Cursinhos populares, que preparam jovens de baixa renda para o Exame Nacional do Ensino Médio (Enem), registraram uma queda significativa no número de alunos durante a pandemia do novo coronavírus. Desde março, com a suspensão das atividades presenciais e a adoção de aulas on-line, cada vez mais estudantes têm abandonado as instituições de ensino.
O G1 ouviu coordenadores e alunos de dez cursinhos populares, em São Paulo, Minas Gerais, Ceará, Rio Grande do Norte, Amazonas e Rio Grande do Sul. São projetos formados por professores voluntários, que oferecem aulas, em geral, gratuitas (alguns cobram uma mensalidade simbólica, para pagamento de despesas, sem lucro).
Entre os motivos que levaram os jovens a desistir dos estudos para o Enem, estão:
- falta de computadores e de acesso à internet;
- ausência de um ambiente adequado para o estudo, em casa;
- problemas financeiros, que os fazem trabalhar mais, para ajudar a família;
- instabilidade emocional.
No cursinho Florestan Fernandes, em São Paulo, havia 800 alunos no início de 2020 – três meses depois, restam apenas 40. “A evasão é normal, mas não nessa proporção. Nossos estudantes não têm um acesso de qualidade à internet. Mais de 60% deles só usam celular, com pacote de dados bem limitado”, afirma o coordenador Bruno Sampaio, de 23 anos.

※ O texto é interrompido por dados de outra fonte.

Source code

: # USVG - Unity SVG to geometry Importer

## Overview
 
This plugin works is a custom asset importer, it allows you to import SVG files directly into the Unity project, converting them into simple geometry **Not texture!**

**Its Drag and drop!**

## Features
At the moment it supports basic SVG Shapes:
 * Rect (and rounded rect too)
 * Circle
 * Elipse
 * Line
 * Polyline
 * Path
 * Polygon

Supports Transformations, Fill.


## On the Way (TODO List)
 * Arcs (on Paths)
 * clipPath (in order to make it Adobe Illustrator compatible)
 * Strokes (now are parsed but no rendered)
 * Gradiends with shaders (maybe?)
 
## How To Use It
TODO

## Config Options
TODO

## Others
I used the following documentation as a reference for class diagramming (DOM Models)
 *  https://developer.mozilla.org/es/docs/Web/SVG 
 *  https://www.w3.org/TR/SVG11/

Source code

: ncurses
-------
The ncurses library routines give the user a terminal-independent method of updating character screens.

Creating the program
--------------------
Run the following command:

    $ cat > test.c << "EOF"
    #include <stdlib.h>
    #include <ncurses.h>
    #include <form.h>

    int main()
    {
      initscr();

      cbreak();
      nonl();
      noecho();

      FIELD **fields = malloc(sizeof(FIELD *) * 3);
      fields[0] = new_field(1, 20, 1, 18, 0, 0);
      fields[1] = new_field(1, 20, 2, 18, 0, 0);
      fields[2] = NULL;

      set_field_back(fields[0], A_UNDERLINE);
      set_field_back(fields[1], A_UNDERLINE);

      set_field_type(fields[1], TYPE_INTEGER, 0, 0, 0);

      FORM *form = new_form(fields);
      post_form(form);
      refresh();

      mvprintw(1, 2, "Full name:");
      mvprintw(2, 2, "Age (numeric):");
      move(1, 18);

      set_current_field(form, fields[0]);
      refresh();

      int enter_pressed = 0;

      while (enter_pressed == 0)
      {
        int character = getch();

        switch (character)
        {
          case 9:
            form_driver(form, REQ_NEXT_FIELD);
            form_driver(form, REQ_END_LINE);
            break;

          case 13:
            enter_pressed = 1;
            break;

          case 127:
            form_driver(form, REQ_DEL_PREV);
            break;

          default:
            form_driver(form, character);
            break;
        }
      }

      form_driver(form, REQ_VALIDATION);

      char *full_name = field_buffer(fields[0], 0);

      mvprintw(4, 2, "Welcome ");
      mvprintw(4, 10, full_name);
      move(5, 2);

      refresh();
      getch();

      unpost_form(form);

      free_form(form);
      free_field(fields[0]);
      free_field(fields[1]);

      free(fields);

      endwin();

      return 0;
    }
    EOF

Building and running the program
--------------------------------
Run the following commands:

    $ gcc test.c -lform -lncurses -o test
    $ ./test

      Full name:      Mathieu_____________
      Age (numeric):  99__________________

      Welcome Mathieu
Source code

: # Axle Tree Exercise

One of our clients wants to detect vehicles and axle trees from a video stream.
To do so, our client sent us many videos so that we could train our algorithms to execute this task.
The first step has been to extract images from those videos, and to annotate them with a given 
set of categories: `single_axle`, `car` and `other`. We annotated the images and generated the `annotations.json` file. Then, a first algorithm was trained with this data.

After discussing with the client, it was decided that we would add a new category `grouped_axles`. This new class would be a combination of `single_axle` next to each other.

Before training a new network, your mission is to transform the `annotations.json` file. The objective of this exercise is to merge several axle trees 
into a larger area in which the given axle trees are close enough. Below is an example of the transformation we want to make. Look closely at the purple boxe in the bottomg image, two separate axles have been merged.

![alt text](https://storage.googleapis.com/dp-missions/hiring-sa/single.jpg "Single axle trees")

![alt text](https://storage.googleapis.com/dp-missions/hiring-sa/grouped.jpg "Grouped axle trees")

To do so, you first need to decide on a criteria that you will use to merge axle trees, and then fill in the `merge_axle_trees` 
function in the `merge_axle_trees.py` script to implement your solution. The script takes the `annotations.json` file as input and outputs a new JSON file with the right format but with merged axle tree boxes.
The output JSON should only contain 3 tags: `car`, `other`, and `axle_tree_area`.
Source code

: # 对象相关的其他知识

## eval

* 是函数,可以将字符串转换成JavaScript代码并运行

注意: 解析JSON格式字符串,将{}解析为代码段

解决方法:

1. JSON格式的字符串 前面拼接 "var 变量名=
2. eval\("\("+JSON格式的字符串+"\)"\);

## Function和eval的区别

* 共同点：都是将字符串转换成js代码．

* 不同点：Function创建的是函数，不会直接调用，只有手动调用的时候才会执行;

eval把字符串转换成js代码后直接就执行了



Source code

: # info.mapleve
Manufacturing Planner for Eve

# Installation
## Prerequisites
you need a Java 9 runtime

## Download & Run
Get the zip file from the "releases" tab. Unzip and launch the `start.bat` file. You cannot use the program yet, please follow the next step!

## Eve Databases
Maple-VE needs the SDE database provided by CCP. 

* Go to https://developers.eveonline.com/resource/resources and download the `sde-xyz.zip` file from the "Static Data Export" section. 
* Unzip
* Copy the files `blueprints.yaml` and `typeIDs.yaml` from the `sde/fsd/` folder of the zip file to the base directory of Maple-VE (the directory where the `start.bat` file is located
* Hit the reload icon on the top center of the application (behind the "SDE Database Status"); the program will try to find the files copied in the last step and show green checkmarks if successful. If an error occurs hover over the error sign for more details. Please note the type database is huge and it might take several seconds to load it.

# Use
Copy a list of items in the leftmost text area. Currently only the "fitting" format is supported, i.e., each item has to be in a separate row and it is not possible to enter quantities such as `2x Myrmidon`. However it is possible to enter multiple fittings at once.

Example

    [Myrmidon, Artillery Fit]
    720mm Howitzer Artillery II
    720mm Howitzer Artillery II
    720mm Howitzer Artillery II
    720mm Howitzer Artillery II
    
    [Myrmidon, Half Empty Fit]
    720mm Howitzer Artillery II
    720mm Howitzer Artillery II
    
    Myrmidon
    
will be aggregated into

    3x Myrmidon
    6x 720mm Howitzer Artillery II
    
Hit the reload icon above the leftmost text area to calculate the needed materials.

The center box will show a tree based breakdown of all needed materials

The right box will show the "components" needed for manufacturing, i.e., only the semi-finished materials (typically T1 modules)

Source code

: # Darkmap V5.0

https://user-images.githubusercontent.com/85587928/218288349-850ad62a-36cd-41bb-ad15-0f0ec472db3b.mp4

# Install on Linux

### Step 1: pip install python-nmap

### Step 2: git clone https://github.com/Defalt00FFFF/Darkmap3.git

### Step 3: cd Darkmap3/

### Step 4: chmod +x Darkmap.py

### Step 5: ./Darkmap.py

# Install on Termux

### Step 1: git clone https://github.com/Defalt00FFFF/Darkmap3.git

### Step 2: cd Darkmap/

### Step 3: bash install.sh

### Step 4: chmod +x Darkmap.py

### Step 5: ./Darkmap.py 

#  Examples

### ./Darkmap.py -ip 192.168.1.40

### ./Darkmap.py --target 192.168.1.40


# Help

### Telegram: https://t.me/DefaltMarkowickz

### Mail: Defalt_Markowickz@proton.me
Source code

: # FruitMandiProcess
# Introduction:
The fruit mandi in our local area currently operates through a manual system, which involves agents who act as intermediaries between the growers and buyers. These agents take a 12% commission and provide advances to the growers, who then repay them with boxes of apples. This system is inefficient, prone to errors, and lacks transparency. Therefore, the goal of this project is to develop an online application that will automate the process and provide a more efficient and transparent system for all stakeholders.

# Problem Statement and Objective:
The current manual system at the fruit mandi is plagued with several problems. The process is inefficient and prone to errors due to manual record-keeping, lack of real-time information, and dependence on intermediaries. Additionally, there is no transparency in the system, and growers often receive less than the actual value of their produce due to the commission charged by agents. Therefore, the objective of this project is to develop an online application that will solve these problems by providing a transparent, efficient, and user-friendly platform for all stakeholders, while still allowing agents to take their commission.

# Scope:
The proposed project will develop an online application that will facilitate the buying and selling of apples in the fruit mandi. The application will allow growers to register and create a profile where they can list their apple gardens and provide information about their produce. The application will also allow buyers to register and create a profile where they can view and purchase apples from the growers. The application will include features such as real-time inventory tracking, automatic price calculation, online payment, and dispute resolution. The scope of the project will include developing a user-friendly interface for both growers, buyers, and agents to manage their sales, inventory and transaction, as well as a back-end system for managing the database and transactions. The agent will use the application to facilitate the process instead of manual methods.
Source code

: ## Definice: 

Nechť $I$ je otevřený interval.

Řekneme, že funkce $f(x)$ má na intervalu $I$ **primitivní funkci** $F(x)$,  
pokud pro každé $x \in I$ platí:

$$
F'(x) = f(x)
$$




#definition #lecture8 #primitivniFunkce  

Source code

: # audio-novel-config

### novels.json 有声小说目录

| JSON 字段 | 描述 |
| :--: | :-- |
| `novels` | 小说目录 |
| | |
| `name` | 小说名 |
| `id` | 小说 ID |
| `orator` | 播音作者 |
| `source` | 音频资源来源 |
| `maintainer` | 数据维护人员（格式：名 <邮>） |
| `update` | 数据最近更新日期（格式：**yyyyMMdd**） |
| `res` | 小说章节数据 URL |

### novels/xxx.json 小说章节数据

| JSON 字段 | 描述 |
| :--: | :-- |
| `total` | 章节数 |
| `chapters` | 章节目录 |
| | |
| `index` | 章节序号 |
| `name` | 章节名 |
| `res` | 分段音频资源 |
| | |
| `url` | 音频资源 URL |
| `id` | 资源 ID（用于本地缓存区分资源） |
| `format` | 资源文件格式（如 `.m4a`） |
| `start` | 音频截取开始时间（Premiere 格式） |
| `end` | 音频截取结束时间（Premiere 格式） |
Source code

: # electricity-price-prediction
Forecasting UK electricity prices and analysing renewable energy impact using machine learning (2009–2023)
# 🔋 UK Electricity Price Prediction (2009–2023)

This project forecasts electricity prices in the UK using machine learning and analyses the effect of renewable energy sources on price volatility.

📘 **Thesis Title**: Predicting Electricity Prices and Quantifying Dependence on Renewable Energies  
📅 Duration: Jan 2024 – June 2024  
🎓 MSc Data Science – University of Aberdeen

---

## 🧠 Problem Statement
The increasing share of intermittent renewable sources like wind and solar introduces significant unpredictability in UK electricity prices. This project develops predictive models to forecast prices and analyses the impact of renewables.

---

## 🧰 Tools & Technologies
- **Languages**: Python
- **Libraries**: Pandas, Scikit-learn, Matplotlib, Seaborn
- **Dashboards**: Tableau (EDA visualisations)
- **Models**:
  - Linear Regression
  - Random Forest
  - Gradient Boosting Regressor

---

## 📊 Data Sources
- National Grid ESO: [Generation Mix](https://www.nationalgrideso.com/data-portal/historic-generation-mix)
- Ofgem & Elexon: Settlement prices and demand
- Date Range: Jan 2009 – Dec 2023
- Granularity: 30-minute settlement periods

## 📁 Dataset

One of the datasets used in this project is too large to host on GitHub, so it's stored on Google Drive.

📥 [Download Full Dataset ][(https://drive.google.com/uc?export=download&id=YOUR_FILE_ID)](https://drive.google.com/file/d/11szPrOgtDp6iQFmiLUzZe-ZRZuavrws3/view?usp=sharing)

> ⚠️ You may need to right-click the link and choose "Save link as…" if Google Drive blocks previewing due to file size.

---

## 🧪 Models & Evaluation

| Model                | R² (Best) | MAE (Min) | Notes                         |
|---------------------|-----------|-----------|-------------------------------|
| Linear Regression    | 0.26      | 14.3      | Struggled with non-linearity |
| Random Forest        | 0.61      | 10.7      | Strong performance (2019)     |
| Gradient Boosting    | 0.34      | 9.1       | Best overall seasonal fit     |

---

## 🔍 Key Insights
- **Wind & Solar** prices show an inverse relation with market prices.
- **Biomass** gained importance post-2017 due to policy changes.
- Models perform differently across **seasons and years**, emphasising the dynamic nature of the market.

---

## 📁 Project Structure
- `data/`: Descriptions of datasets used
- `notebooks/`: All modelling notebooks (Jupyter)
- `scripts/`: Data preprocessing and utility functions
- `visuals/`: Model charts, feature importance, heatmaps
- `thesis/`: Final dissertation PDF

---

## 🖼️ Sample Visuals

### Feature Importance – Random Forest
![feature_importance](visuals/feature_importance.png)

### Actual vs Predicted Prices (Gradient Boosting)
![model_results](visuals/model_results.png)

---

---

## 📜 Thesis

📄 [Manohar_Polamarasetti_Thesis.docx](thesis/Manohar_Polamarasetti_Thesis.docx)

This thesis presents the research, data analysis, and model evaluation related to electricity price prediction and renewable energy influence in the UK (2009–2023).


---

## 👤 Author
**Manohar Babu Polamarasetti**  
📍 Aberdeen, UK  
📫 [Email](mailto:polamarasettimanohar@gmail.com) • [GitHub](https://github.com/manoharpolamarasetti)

“Essa situação gera também uma fragilidade emocional. Os alunos têm demonstrado ansiedade e preocupação. Eles são da periferia, precisam ajudar em casa, cuidam dos irmãos, vão trabalhar. Não conseguem mais estudar”, completa.
Cursinho popular Florestan Fernandes, em São Paulo, começou o ano com 800 alunos – agora, restam 40. — Foto: Arquivo pessoal
O cursinho é gratuito e funciona aos sábados, em parceria com a faculdade de história da Universidade de São Paulo (USP). Como a instituição está fechada, as aulas passaram a ocorrer de forma virtual – os 50 professores, todos voluntários, montam slides com a matéria, organizam encontros por uma plataforma on-line e dão aulas gravadas ou ao vivo.
Aqueles que estão conseguindo participar das atividades remotas enfrentam dificuldades. Lucas Fernandes, de 20 anos, aluno do Florestan, divide o notebook com seus cinco irmãos em casa – todos eles têm aulas virtuais e precisam do equipamento. “Não consigo dedicar muito tempo aos estudos. Tento usar o celular, mas a tela é pequena e os aplicativos de atividade são muito instáveis. Preciso ficar em um ponto específico da casa, para ter sinal de internet”, diz.
“Mas não sou só eu: a maioria dos jovens periféricos convive com esses problemas. Meus amigos precisam trabalhar, é isso ou passam fome. Nossa esperança de conseguir uma vaga na universidade pública fica menor. A gente já matava um leão por dia, agora são dez”, afirma Lucas.